Tuesday, October 31, 2006

Consolation prize

It seems our grant appplication to the Australian Research Council came close. I had an email from our research office yesterday to say that although we fell below the cut-off point for funding, we were ranked within the top 10% of the unfunded applications, nationally. This is a pretty good result, given that many applications go forward two or three, or even four years, in a row, before they are successful. It means that the project was "fundable", and not so widely off the mark as we feared. It means that we should certainly work on it over the summer and re-submit it in February. It also means, because we submitted it through a well-resourced (in Australian terms) university, we can apply for and will receive a "near-miss" grant of up to $25,000 for 2007, so we can start the project. If we move quickly, we could use some of these funds over January to do a little more research to strengthen some aspects of the application. Our chief challenge is to show that a significant strand of colonial and post-colonial culture in Australia is inflected by medievalism. The Cultural Translations conference this week should help us crystallise some of these formulations.
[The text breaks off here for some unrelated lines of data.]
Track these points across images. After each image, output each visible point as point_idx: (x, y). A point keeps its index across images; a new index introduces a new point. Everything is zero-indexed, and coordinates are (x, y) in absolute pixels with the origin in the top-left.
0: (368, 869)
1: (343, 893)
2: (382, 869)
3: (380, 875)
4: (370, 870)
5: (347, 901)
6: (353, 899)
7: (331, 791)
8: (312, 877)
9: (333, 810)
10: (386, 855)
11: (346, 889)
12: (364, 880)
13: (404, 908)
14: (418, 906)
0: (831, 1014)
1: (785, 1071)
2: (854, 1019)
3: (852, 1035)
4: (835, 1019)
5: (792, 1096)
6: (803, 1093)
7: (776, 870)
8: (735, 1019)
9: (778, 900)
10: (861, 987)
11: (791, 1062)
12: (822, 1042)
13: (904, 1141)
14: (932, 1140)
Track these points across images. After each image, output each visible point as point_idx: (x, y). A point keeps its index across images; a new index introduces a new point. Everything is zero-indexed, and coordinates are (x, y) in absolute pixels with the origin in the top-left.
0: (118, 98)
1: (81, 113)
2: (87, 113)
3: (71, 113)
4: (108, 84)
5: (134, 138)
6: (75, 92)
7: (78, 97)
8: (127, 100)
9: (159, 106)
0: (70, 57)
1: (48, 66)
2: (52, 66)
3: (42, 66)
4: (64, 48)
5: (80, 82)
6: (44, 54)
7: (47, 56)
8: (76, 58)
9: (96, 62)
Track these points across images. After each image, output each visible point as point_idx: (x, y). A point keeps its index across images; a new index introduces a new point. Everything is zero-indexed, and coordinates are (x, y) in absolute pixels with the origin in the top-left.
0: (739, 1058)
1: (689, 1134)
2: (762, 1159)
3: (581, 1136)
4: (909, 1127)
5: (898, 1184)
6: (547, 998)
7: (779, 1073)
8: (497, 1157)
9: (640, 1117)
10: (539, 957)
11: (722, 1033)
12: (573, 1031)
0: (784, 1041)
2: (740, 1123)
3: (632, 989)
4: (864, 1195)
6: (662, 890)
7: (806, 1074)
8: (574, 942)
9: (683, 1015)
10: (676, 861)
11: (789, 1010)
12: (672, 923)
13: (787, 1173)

I'll consult with my collaborators before writing about this in more detail on this blog. People have sometimes been burned by airing ideas prior to publication, and while I am myself not concerned about this, it is one of the beauties of teamwork that we can balance my idealism with my colleagues' pragmatism.

I am increasingly thinking I will be unable to go ahead with my own new project in time to submit a second application in this round. My health is making me re-focus my priorities, and I think whatever time and energy I have for research over the next few months should go into tackling the Garter project and getting the second half of that book drafted. Tempting as it is to run ahead with the new project, because there's so much I don't know and haven't yet thought about, it's also important to finish the other one. And while I feel pretty confident of how this book is going to pan out, I'm sure there will sufficient mental and bodily challenges over the next year to keep me going. I'm hoping, for example, the swelling in my arm will subside sooner rather than later (and this is with only two lymph nodes removed, not the 10-25 most of us have in the space between breast and arm).

This missing the cut-off for the grant is odd, though. I'm pleased, because it means we were able to make a plausible case for funding an international collaborative project that would have articulated some interesting relationships between medievalism and Australian cultural history. I'm disappointed, of course, that we came so close, but must still go through the arduous process of applying again. And what does it mean that so few grants get funded? What an enormous amount of effort this represents, nationally, in the preparation and assessment of these applications. My university did well, but not as well as we would have liked, and the various research offices are agonising about how to improve our results. Part of the problem, though, is that the line between success and failure, or even between the top 10% and the top 20% of the unfunded grants is both very fine, and very brutal.

4 comments:

KLG said...

It's a bit like getting shortlisted for but not appointed to a job -- a combination of bitter disappointment and a kind of solid relief and pleasure that your market value is competitive, at least.

Your friends, however, would like you to focus firmly on your health. Just sayin'.